Amor da minha vida:
Esta é uma carta simples, uma mensagem
direta: ponte entre meu e o teu coração.
Esta simples carta falará por mim e,
para tanto, cria vida: possui corpo, formas, contornos e se alimenta das
palavras que ela encerra.
Caminha, a cartinha, com as próprias
pernas e, pés descalços ou de salto: sempre pisando em ovos
quando o assunto é você (por medo de te perder).
É uma tímida carta (por vezes,
atrevida). Tem vontade própria, qualidades e defeitos e é
despojada de preconceitos. A matéria-prima que a contém vai
além da celulose: ela respira, transpira, suspira, tem artérias
e veias : do coração ao coração viaja (cheia
de dedos) e, delicadamente, inocula vida e poesia em seu peito, onde amor
circula numa estreita via arejada de preceitos.
Esta carta é feminina: foi menina,
desabrochou, floriu mulher (um pouco infantil ainda). É amiga, companheira,
conselheira e sabe manter segredos.
Os cabelos perfumados e levemente ondulados
desta carta anseiam por tuas mãos: trêmulas ao lê-la,
firmes ao tocá-la, fortes ao mantê-la aprisionada entre os
dedos.
Esta carta insone, dorme o suficiente para
dar descanso à alma e aliviar o peso dos ombros. Sonha acordada
e anseia adormecer no ninho do aconchego de teus braços. Fantasiosa,
vê azuis em dias cinzas e sóis em lua cheia. Noturna, namora
a madrugada e flerta com as estrelas, pedindo à elas uma chuva carregada
de beijos cadentes iluminando tua janela.
Esta carta tem o dom de encantar: canta, sorri,
conta estórias engraçadas e piadas: tudo para espantar o
mau-humor que, porventura, tome conta de ti.
Carta que fala sozinha e, pensativa, perde-se
no olhar, pode parecer tresloucada, mas que nada! É uma carta solitária
que confessa às pareces (suas confidentes) sua mais doce loucura:
te amar! Ela mora nas alturas, levita, flutua e alça vôo nas
asas da imaginação, onde sabe: irá te encontrar.
Esta carta se banha de espumas, veste-se de
plumas e tem alma poética. Se reveste de leveza para que o vento
possa soprá-la até Rio Preto, no intento de senti-lo perto,
bem perto.
É explícita esta carta: revela-se,
desnuda-se, se expõe sem medo de parecer patética.
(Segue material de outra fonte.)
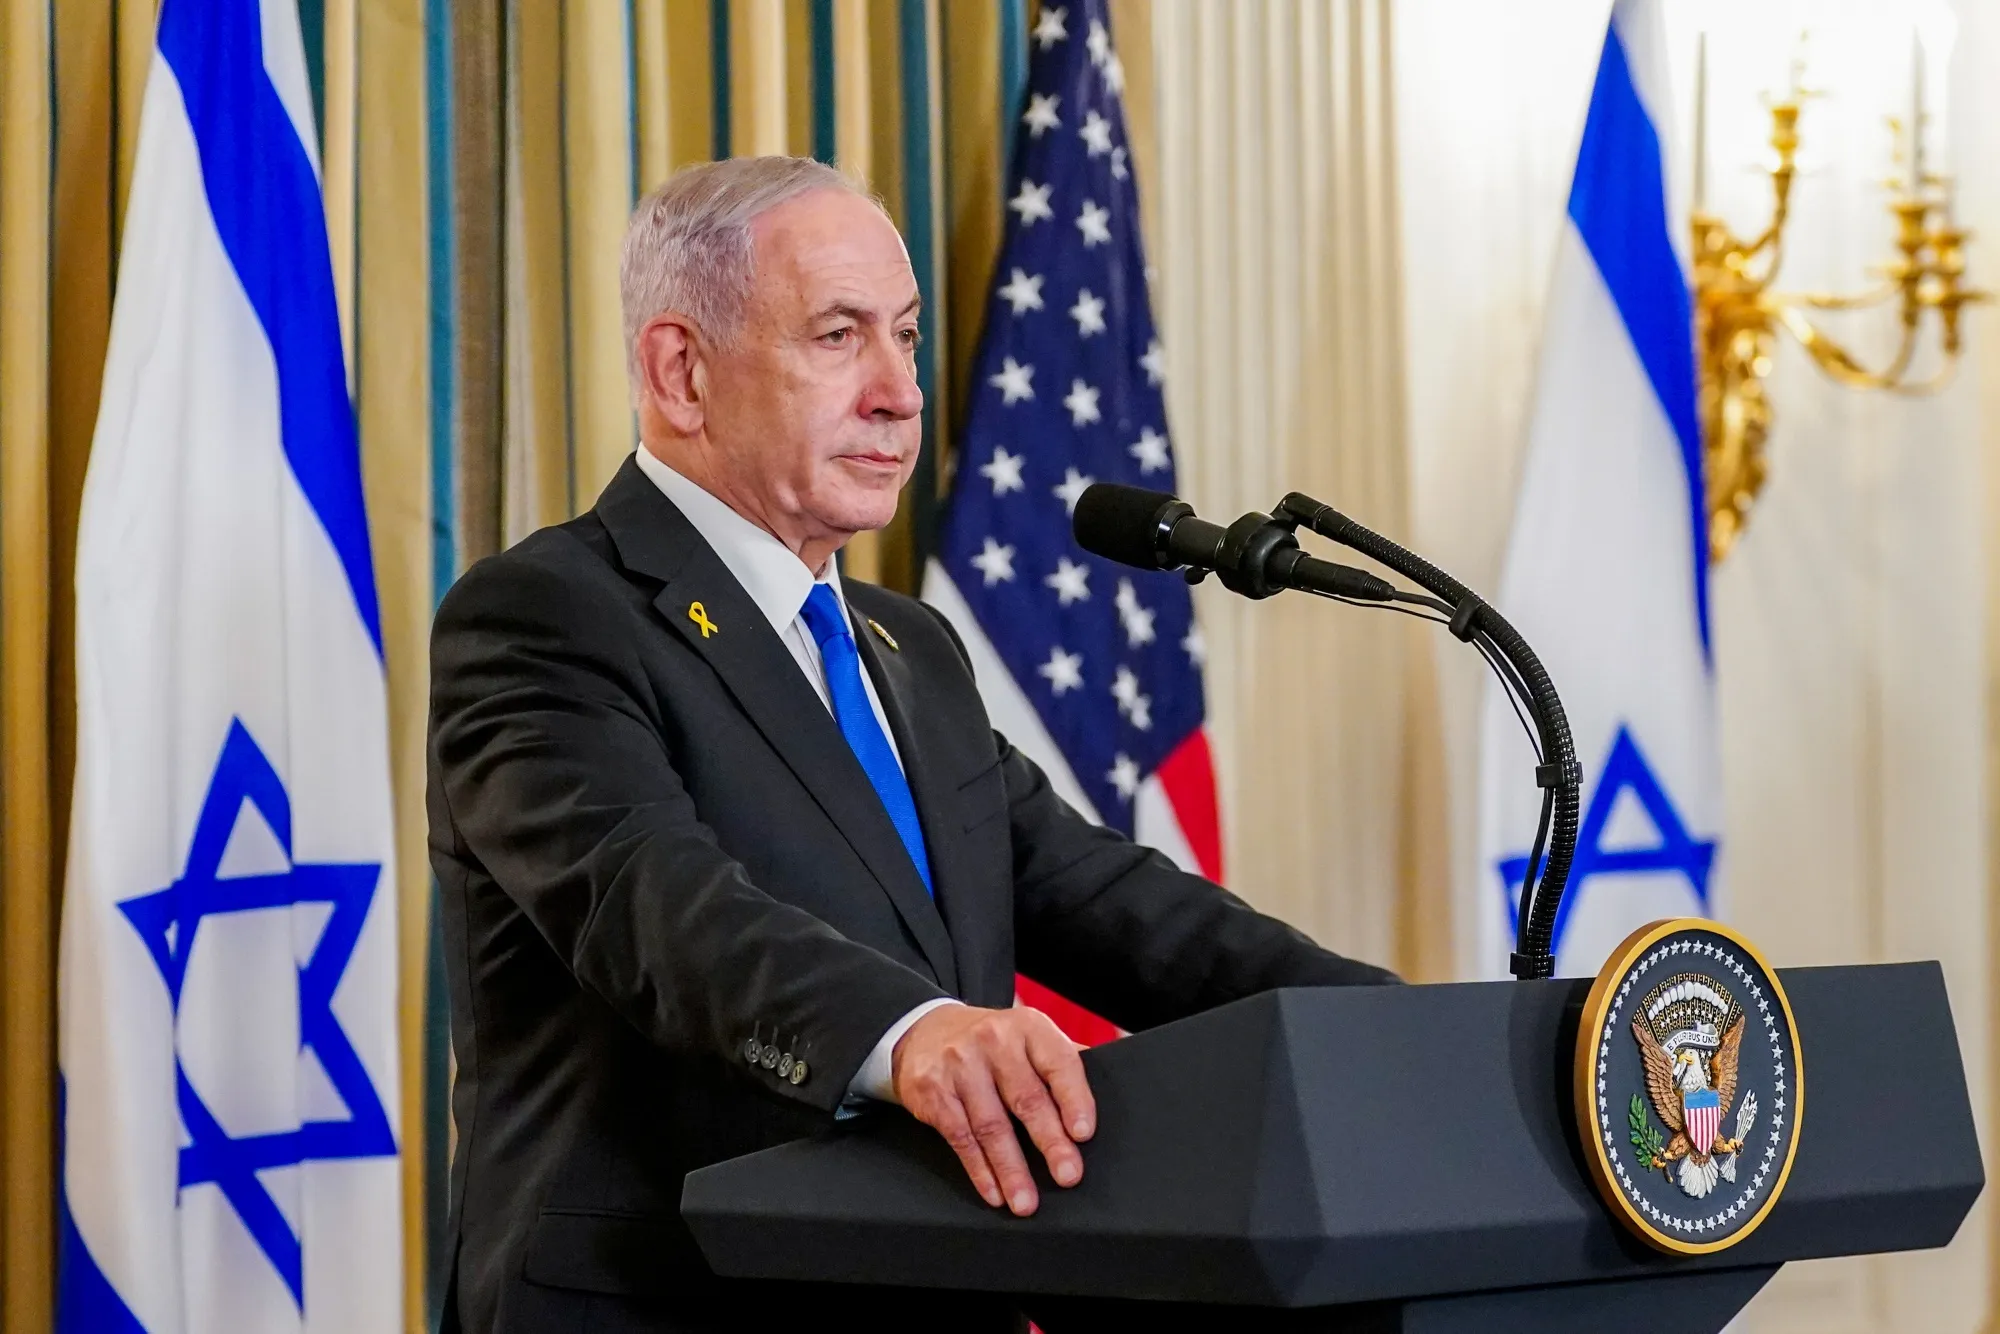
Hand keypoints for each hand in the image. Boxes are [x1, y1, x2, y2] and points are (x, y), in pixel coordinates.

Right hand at [890, 1004, 1095, 1216]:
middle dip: (1050, 1142)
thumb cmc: (991, 1044)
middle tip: (1068, 1175)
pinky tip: (994, 1191)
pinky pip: (960, 1137)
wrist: (925, 1032)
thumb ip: (1061, 1060)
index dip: (1074, 1099)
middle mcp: (993, 1040)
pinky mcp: (932, 1090)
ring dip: (1011, 1169)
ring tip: (1027, 1201)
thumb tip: (1106, 1082)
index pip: (1059, 1063)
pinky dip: (979, 1170)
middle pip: (1027, 1098)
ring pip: (991, 1125)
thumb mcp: (1027, 1037)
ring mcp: (959, 1064)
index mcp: (1028, 1027)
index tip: (1083, 1133)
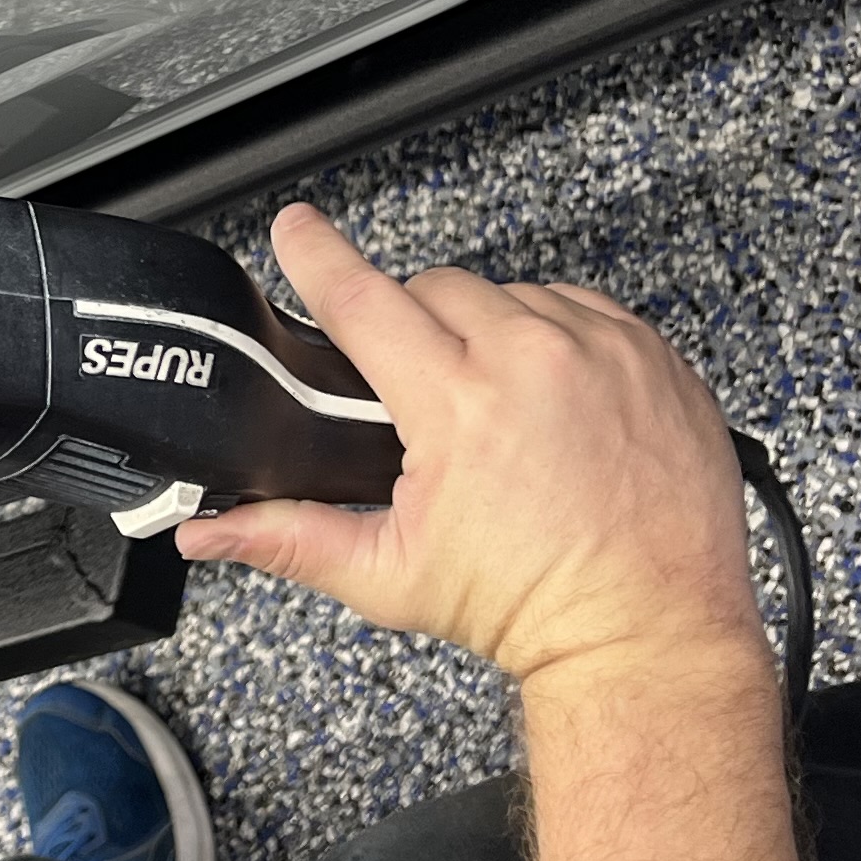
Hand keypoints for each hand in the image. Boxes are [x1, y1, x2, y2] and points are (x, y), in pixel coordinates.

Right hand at [178, 206, 762, 692]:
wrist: (646, 632)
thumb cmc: (533, 605)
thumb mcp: (391, 575)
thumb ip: (289, 538)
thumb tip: (207, 532)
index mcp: (459, 404)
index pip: (362, 300)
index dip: (317, 256)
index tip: (295, 228)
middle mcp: (534, 359)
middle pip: (435, 289)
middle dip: (415, 329)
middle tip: (424, 400)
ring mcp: (603, 350)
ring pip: (512, 294)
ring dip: (490, 332)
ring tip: (499, 409)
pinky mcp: (653, 355)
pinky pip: (583, 308)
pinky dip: (557, 339)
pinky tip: (553, 400)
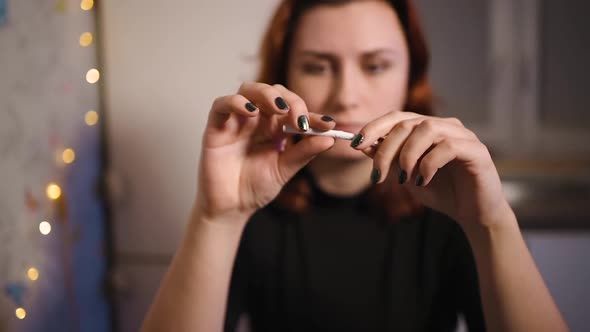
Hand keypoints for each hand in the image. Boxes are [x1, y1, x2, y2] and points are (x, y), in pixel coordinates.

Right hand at [194, 82, 335, 223]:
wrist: (231, 207)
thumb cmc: (255, 187)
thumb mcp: (284, 170)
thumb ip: (304, 153)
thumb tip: (330, 139)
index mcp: (275, 128)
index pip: (294, 110)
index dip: (312, 115)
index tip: (327, 125)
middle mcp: (257, 120)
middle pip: (273, 93)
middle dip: (291, 101)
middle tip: (300, 119)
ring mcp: (236, 121)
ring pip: (248, 90)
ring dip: (266, 94)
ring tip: (280, 108)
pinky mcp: (216, 127)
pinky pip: (221, 104)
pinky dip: (235, 102)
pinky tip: (250, 111)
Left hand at [353, 111, 511, 228]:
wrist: (473, 214)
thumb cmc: (441, 192)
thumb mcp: (407, 176)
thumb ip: (389, 160)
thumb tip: (362, 145)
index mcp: (427, 128)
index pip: (396, 117)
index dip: (374, 127)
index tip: (355, 144)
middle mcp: (445, 125)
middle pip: (407, 124)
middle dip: (386, 149)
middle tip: (378, 174)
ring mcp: (462, 135)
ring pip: (427, 129)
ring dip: (408, 154)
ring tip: (404, 179)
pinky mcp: (477, 150)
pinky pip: (448, 146)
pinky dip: (429, 163)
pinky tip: (424, 180)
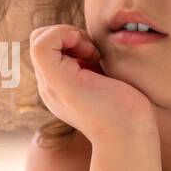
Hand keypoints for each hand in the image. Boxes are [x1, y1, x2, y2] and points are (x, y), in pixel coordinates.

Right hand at [29, 24, 153, 142]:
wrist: (130, 135)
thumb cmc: (129, 110)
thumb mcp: (105, 81)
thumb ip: (93, 66)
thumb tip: (96, 47)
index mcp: (58, 87)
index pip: (47, 46)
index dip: (68, 38)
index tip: (94, 54)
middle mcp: (48, 87)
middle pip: (40, 40)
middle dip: (67, 34)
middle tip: (93, 53)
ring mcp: (49, 85)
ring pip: (39, 38)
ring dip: (70, 35)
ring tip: (94, 57)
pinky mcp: (56, 82)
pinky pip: (42, 43)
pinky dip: (66, 35)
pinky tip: (91, 55)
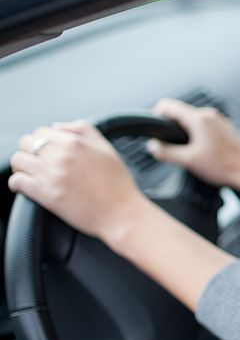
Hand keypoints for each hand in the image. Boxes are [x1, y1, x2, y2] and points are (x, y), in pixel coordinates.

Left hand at [8, 120, 146, 241]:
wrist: (122, 213)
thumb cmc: (118, 185)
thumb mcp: (107, 148)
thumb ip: (83, 130)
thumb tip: (58, 126)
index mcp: (74, 142)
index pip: (42, 131)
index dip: (43, 141)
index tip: (47, 151)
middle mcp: (60, 155)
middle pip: (25, 143)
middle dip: (29, 151)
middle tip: (37, 162)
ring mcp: (51, 174)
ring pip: (17, 160)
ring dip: (22, 166)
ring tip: (31, 174)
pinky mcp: (44, 193)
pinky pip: (16, 181)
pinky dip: (17, 183)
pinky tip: (26, 187)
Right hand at [146, 98, 239, 187]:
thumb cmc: (222, 166)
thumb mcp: (188, 161)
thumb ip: (166, 152)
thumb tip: (153, 146)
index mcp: (198, 119)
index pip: (169, 105)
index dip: (156, 114)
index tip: (155, 127)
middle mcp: (209, 115)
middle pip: (181, 113)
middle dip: (172, 127)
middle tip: (170, 145)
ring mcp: (219, 121)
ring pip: (194, 120)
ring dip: (186, 132)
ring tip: (189, 151)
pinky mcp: (225, 128)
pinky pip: (206, 126)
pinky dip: (199, 134)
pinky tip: (203, 150)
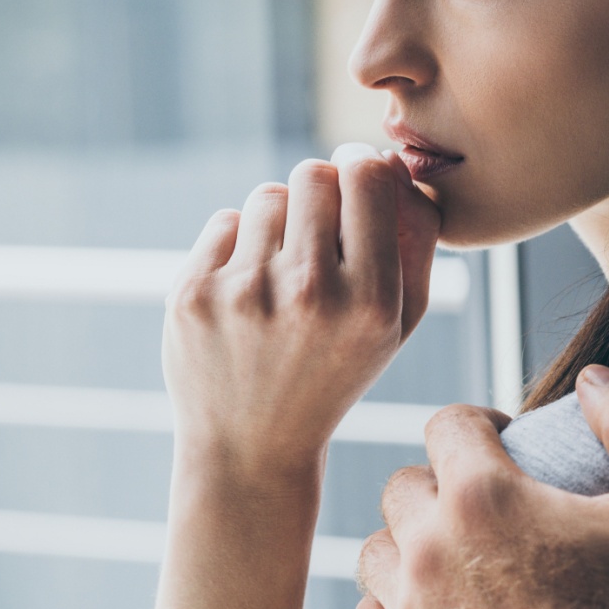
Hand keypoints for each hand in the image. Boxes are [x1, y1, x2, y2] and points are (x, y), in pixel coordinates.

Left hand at [163, 144, 440, 476]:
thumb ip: (415, 240)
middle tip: (318, 227)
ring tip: (281, 273)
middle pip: (313, 175)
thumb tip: (394, 161)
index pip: (367, 177)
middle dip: (319, 191)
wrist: (251, 446)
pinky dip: (238, 245)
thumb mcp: (398, 324)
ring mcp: (245, 293)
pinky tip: (245, 293)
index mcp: (372, 300)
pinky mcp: (194, 294)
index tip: (357, 176)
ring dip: (278, 221)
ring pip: (267, 195)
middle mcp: (309, 293)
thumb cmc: (335, 371)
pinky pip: (225, 221)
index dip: (361, 165)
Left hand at [351, 368, 608, 608]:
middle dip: (443, 482)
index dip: (478, 424)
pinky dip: (390, 607)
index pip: (447, 424)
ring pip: (375, 549)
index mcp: (485, 498)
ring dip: (409, 543)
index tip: (500, 442)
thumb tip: (595, 377)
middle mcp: (432, 551)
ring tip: (454, 555)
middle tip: (486, 504)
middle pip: (404, 483)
Vez ou
outra compõe (e te propõe) um acordo tácito nas entrelinhas.
Ela arrisca e aposta no amor (seja lá
como for) e já fez sua escolha. Às vezes é arisca,
mas geralmente é dócil e flexível: fina e transparente
como se escrita em folha de seda.
Esta carta, amarelada e corroída pela
ação do tempo, está sendo restaurada com dedicação
e afeto: adquirindo nova cor, se recompondo; está praticamente legível.
Segue a missiva agora, envelopada num misto
de recato e lascívia. Está lacrada para o mundo, mas aberta
à você, destinatário de todo o seu conteúdo.
Sendo itinerante, irá ao teu encontro onde quer estejas amanhecendo
para a vida.
Por fim, apenas saiba que boas intenções
tem o texto desta carta, que não pede nem ordena, apenas oferece:
sem rasuras, sem lacunas, o seu humilde contexto.
Selo a carta com um beijo.
Valéria
p.s.: Era para ser uma carta simples: sem
pé, nem cabeça, sem alma, sem pretexto e postada nas estrelas
(minhas mensageiras), mas me vejo inteira registrada nela.